What you need to do - Please reproduce word for word only the part of the material below that starts with the line containing "as H:MM AM/PM." and runs through the line containing "10:00 AM to 11:30 AM", including both of those lines.

Items -
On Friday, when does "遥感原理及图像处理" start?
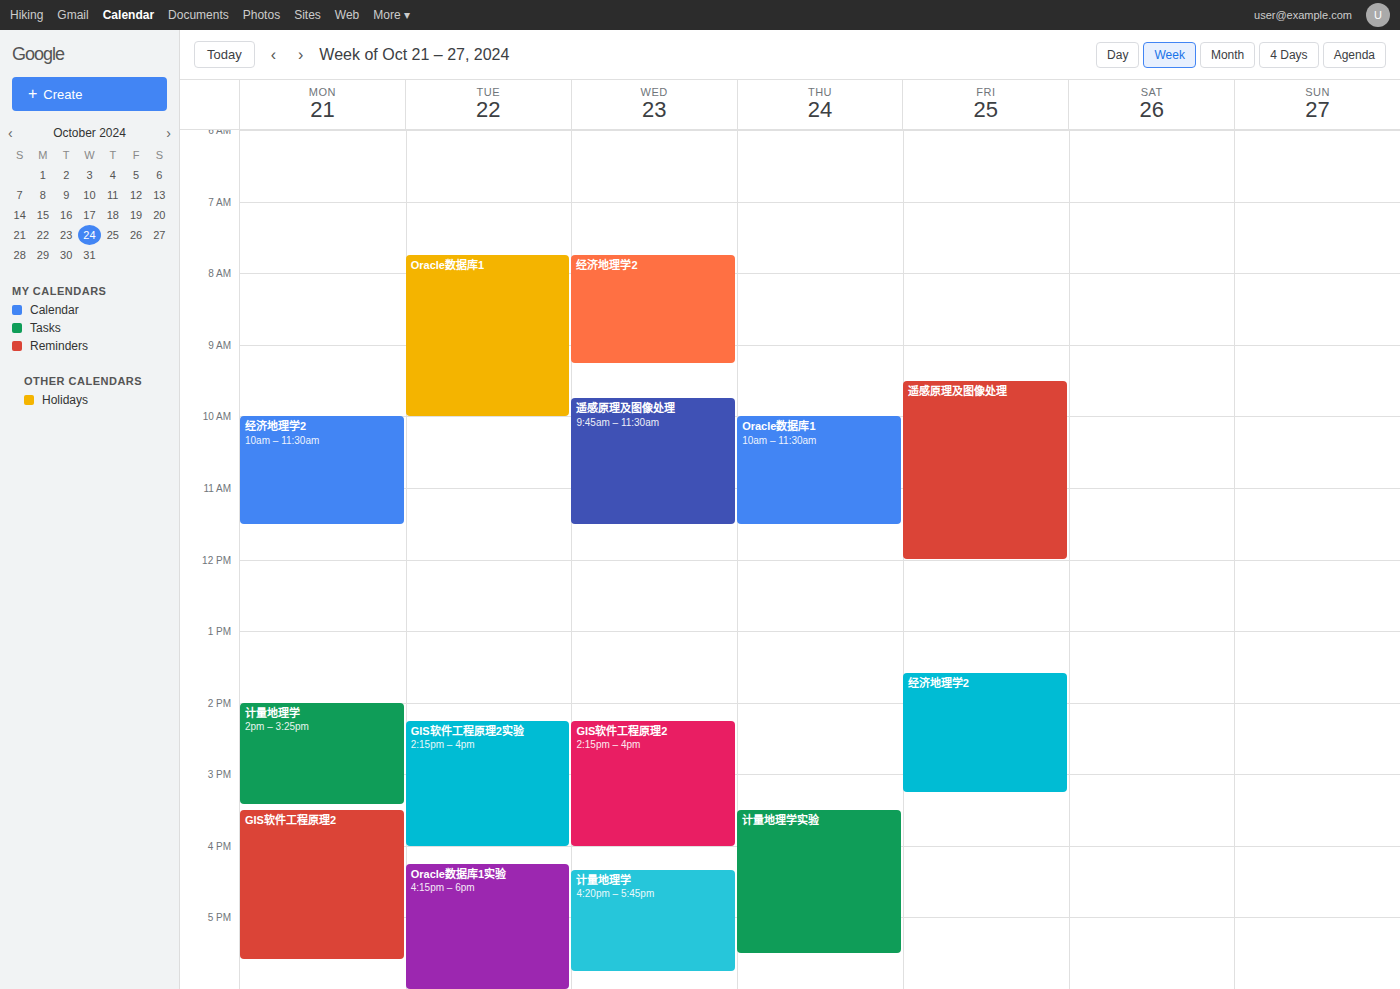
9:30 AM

---

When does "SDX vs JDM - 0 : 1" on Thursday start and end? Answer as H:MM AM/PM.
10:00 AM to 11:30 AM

==

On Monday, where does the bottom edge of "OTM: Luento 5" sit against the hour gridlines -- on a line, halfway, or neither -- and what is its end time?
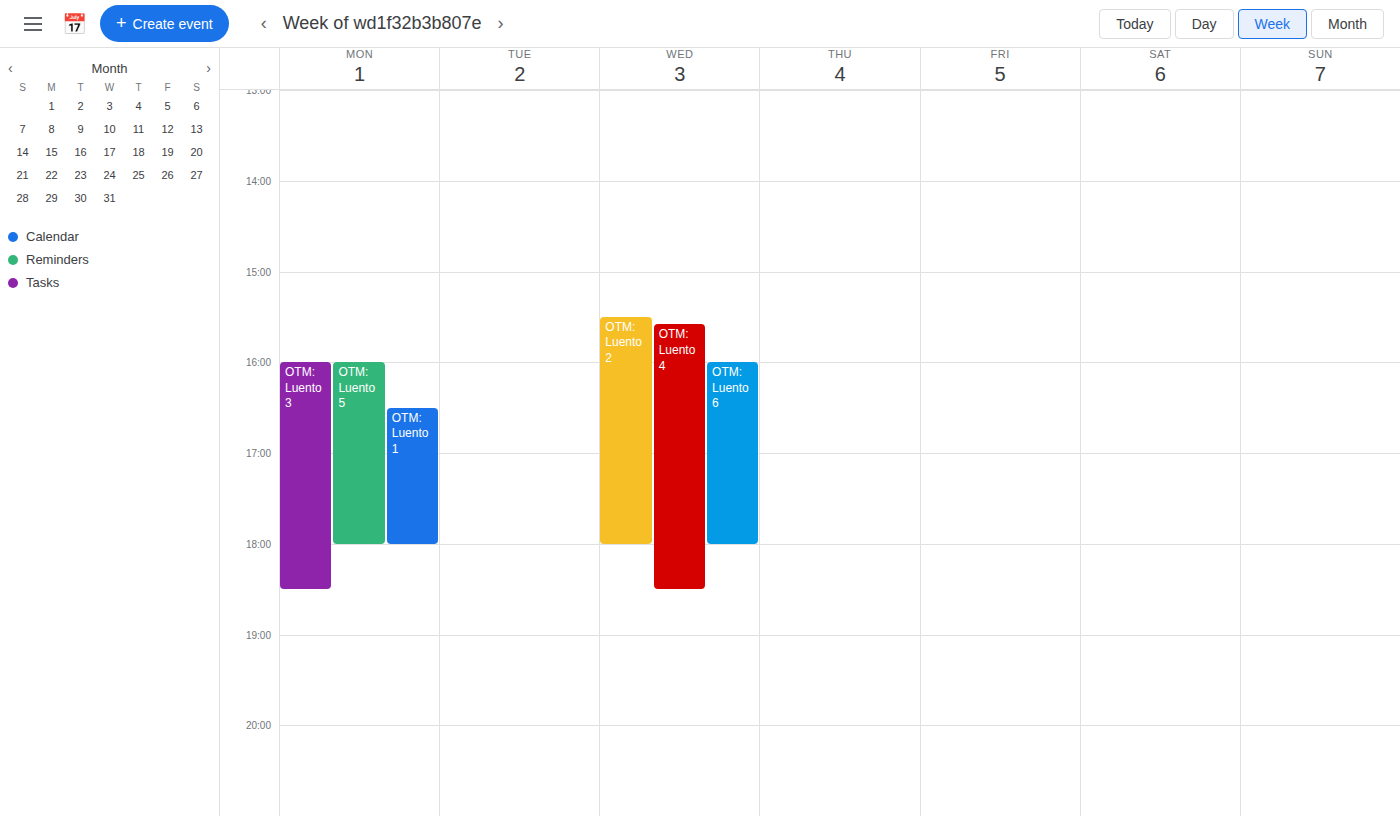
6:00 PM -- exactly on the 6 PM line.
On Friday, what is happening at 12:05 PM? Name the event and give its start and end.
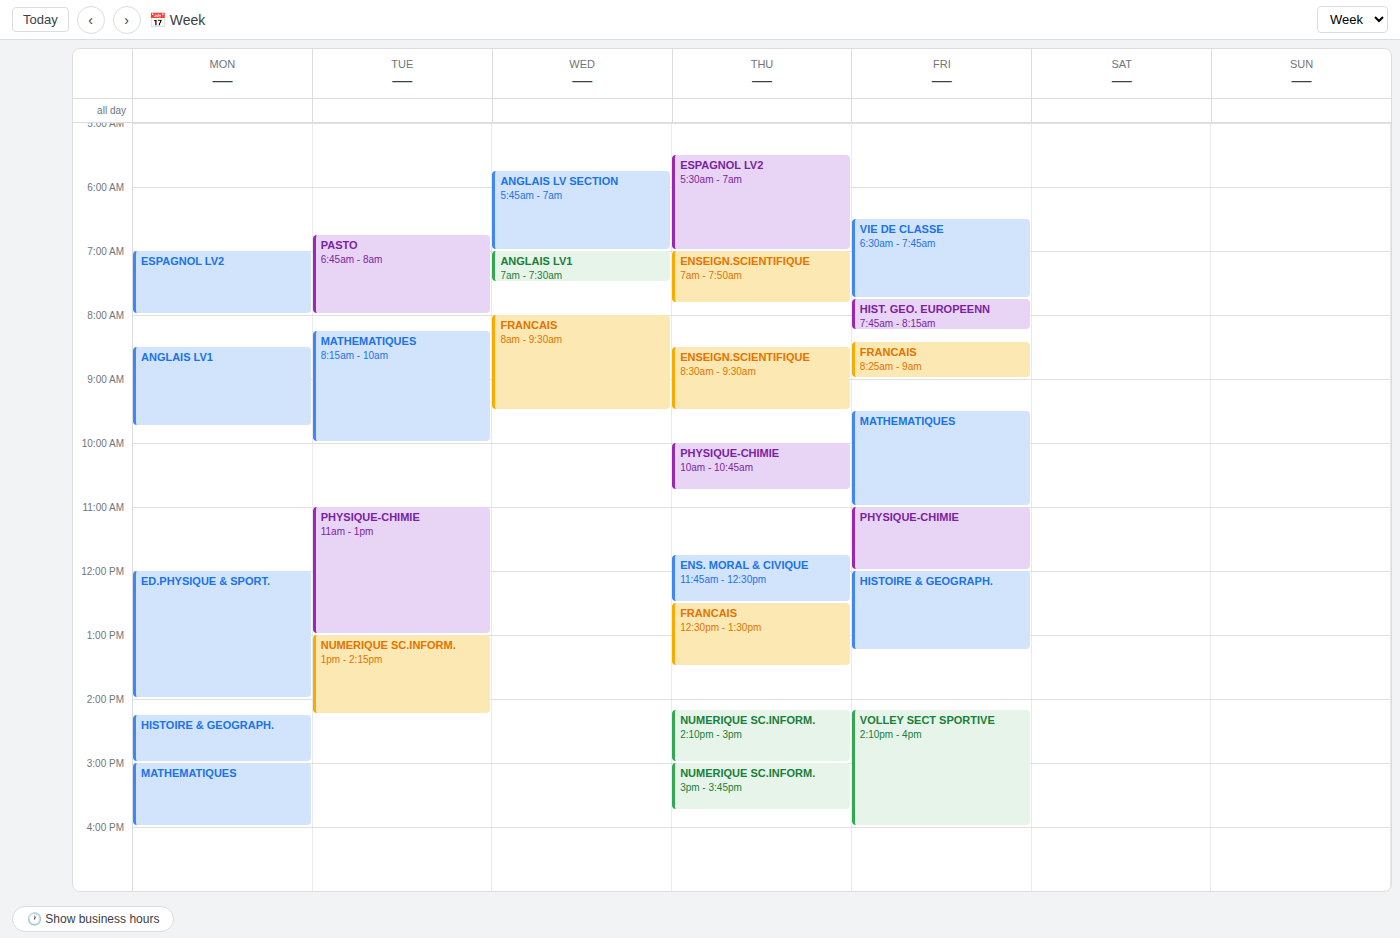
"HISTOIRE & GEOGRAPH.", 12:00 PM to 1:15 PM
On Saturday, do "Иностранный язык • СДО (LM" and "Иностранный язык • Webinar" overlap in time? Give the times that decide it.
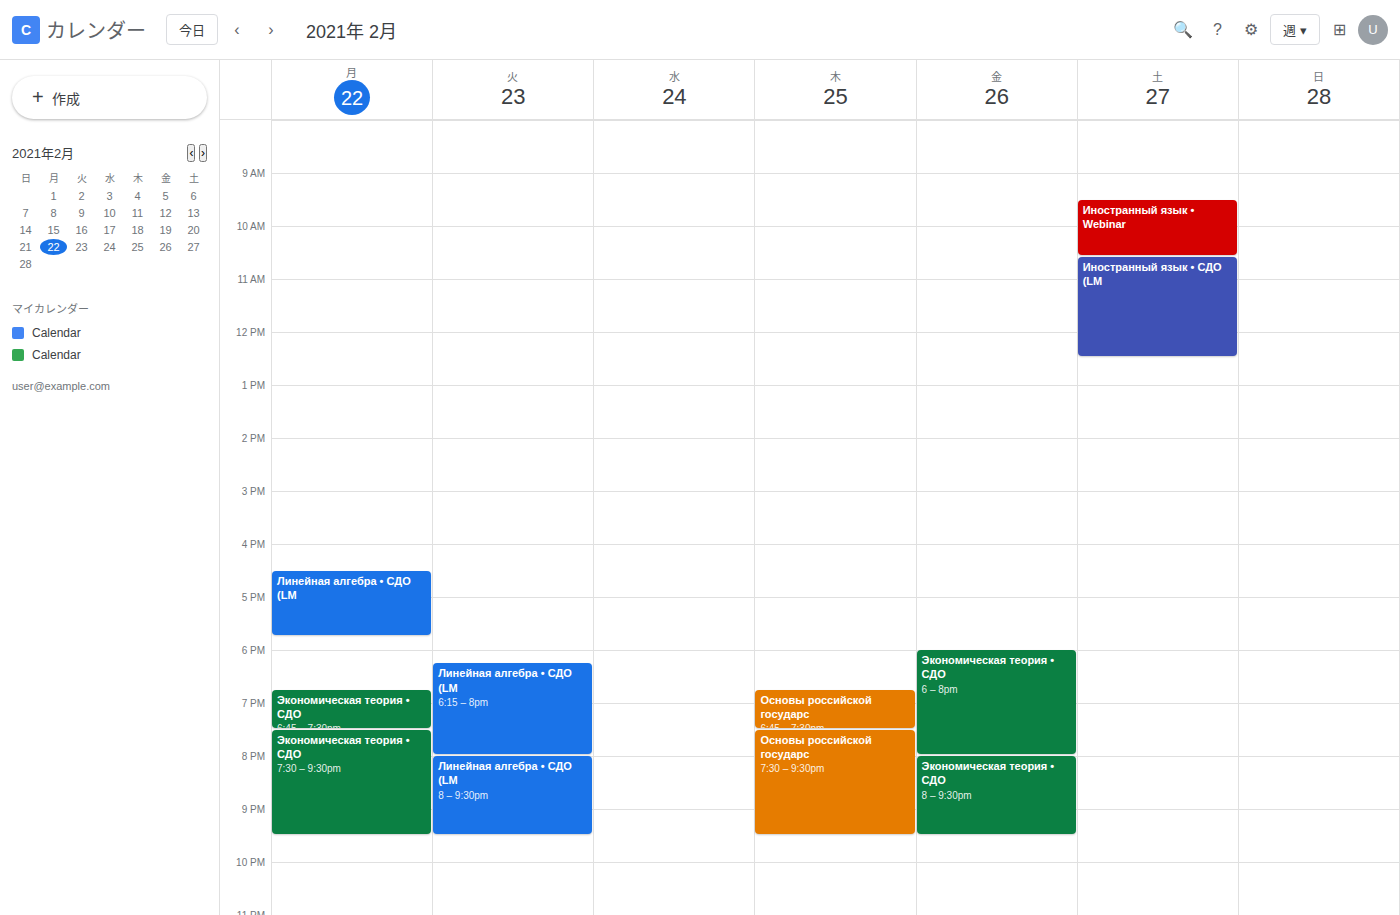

Solution to the exercise -
When does "SDX vs JDM - 0 : 1" on Thursday start and end? Answer as H:MM AM/PM.
10:00 AM to 11:30 AM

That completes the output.